Meditazione 17^ domenica del tempo ordinario 30/07/2023

Il brano del Vangelo di questa domenica riporta la conclusione del discorso in parabole di Gesù nel Vangelo secondo Matteo. Due parole hanno attirato la mia attenzione in modo particolare: il tesoro e la gioia. Sono due parole intimamente connesse: quando si trova un tesoro si prova gioia, ovviamente, e quando si prova gioia è perché abbiamo trovato qualcosa di bello e prezioso: un tesoro, appunto, qualcosa che affascina e attrae, che suscita un grande desiderio.
A chi è rivolta questa parabola? Ai discepoli di Gesù, ovviamente, a quelli che in ogni tempo hanno deciso di seguirlo con gioia perché affascinati dalla sua persona e dal suo messaggio, pronti anche a mettere tutto il resto della loro vita in secondo piano o addirittura a lasciare tutto pur di essere con lui.
Ma questa parabola si può leggere anche in un altro modo, se vogliamo. Ogni autore mette un po’ di se stesso nei suoi racconti, e anche Gesù mentre narra le parabole ci rivela qualcosa di sé.
Gesù, nel suo girovagare per la Palestina, era simile a un mercante di perle preziose: che tesori cercava? Di cosa si era innamorato? Della nostra umanità che, per quanto imbruttita dal peccato, ai suoi occhi non aveva perso la sua bellezza. Scavando nel campo della vita di tutti i giorni, così prosaico, spesso banale e non di rado sporco, sotto molti strati scorie accumulate nel tempo, Gesù cercava di ritrovare la nostra bellezza perduta, l’innocenza della nostra infanzia spesso ferita, lo slancio coraggioso verso il bene, la generosità che abbandona i calcoli del dare e avere, la capacità di tenerezza e tutto il bene che Dio ha messo in noi.
Sotto questo aspetto umano di Gesù San Giovanni e San Paolo hanno intuito l’amore di un Dio che ha rinunciato alle proprie prerogative divine, in un certo senso ha venduto tutto quello che aveva e che era, facendosi uomo, per riscattare e riguadagnare la bellezza dell’umanità.
Non so quanti cristiani vivano la propria appartenenza a Dio con gioia, come un tesoro prezioso di cui essere felici: a volte prevale l’abitudine, la noia, il senso del dovere. Se poi guardiamo ai sacerdoti, oggi molti, per tanti motivi, si trovano a vivere il ministero come un peso gravoso da trascinare avanti, non come la scoperta di qualcosa di prezioso: ci sono molti abbandoni, molte richieste di “anni sabbatici”, molti segnali di disagio e di crisi.

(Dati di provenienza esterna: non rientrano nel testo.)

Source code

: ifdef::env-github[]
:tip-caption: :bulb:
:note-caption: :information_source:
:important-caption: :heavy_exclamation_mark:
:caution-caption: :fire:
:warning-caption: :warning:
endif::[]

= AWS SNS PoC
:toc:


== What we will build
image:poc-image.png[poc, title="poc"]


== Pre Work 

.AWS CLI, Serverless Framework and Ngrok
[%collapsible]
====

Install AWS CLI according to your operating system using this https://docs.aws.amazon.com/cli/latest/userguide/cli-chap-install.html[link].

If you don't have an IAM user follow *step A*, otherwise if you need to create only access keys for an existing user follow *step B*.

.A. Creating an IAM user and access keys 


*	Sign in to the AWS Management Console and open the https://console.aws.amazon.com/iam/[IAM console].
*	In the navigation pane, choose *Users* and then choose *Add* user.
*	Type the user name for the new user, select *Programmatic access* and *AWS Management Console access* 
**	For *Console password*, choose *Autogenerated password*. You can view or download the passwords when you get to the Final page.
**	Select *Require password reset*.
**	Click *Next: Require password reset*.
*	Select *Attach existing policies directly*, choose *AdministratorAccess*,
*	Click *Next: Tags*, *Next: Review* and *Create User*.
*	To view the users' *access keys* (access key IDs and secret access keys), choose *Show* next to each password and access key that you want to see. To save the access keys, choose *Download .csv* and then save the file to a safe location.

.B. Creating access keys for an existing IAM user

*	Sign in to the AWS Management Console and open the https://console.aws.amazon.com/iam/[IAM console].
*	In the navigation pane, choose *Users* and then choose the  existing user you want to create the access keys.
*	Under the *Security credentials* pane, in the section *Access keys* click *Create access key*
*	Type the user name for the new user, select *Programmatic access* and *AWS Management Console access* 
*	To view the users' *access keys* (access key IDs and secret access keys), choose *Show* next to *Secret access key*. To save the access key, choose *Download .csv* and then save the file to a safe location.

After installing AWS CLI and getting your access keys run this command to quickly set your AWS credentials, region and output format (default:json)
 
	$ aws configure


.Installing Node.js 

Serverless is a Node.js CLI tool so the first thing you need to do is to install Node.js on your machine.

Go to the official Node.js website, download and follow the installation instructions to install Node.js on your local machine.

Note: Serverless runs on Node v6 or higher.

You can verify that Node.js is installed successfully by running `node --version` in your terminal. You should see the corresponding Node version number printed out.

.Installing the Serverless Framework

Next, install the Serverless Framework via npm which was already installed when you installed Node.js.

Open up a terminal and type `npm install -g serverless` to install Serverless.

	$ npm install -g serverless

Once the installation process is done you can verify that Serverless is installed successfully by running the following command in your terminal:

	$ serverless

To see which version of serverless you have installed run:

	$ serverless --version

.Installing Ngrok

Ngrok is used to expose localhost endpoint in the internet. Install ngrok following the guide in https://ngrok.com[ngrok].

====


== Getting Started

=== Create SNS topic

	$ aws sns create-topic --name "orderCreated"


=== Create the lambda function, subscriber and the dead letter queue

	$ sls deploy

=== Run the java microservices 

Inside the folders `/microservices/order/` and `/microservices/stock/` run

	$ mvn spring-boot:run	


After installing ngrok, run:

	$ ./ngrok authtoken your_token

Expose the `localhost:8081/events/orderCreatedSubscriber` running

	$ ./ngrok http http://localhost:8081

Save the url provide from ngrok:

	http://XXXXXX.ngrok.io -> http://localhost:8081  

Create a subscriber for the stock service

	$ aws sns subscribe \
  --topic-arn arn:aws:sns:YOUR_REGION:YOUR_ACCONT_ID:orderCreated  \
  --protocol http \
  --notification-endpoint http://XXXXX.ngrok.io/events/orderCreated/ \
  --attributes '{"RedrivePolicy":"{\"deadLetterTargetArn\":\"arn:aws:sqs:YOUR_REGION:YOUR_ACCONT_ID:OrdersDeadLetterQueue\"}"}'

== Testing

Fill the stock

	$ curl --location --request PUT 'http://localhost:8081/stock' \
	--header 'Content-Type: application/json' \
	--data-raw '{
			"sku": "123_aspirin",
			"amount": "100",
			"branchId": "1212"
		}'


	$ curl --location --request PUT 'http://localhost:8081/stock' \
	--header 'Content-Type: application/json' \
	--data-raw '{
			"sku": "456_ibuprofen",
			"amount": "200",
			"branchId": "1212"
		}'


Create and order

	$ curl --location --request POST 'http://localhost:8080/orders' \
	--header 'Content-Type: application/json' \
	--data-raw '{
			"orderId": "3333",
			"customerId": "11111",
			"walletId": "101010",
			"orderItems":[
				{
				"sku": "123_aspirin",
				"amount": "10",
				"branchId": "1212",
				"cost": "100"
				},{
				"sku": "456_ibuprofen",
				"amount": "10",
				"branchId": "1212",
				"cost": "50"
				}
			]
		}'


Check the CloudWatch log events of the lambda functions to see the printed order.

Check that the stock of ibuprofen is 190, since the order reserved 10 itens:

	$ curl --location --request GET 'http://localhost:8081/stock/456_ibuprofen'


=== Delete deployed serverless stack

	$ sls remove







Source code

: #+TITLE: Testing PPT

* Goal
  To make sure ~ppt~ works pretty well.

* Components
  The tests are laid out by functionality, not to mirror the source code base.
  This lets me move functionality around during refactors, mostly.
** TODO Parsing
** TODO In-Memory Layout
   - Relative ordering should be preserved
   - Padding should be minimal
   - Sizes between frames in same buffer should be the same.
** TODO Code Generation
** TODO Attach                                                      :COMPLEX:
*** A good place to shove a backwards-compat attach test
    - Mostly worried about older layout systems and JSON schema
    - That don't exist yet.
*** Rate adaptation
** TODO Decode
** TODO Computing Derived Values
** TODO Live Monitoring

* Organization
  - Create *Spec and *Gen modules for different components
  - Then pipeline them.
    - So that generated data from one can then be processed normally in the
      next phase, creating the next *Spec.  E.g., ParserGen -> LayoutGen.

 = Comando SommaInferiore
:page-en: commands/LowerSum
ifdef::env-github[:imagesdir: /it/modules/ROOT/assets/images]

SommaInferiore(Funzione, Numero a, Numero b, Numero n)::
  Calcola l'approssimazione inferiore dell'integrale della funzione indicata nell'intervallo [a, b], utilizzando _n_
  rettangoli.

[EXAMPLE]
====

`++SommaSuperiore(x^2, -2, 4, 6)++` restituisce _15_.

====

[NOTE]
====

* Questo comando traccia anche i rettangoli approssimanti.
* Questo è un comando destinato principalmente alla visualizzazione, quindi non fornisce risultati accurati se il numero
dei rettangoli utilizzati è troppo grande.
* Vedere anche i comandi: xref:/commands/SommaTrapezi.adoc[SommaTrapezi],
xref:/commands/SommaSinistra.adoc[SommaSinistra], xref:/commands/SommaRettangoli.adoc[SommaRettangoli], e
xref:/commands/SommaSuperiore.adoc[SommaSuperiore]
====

Ci possono essere molte cause che appannano o addirittura cancellano la gioia di appartenere al Signore e di servirlo nei fratelli: alcune dipendono da noi, altre, invece, no.
Per quanto riguarda noi, è importante rinnovare frequentemente la consapevolezza che il Signore ci vuole bene e ha fiducia in noi: se non gli fossimo piaciuti non ci avrebbe nemmeno creato e avrebbe messo qualcun altro al posto nostro. Prima di richiamare alla mente tutti i nostri doveri e le cose da fare, è importante ricordare quotidianamente a noi stessi che siamo amati da Dio, che siamo preziosi ai suoi occhi, che gli stiamo a cuore. Questa dovrebbe essere la nostra preghiera: non soltanto una serie di richieste, ma soprattutto un rinnovare la fede nel suo amore. Non c’è un tesoro più prezioso di questo: siamo amati di un amore appassionato ed eterno.
Per quanto riguarda il resto, preghiamo che il sinodo indetto da Papa Francesco possa portare alla Chiesa ciò di cui abbiamo bisogno. Otto secoli fa sono nati gli ordini mendicanti, che prima non c’erano; quattro secoli fa sono nati i seminari, che prima non c’erano; nel secolo scorso sono nati i movimenti ecclesiali… In ogni tempo Dio dona nuove energie e nuovi modi di vivere la fede, la speranza e la carità.
Le strutture possono e a volte devono cambiare: qualche volta è necessario vendere anche i più cari ricordi di famiglia, abbandonare le cose alle quali si era affezionati, per abbracciare l’unico necessario.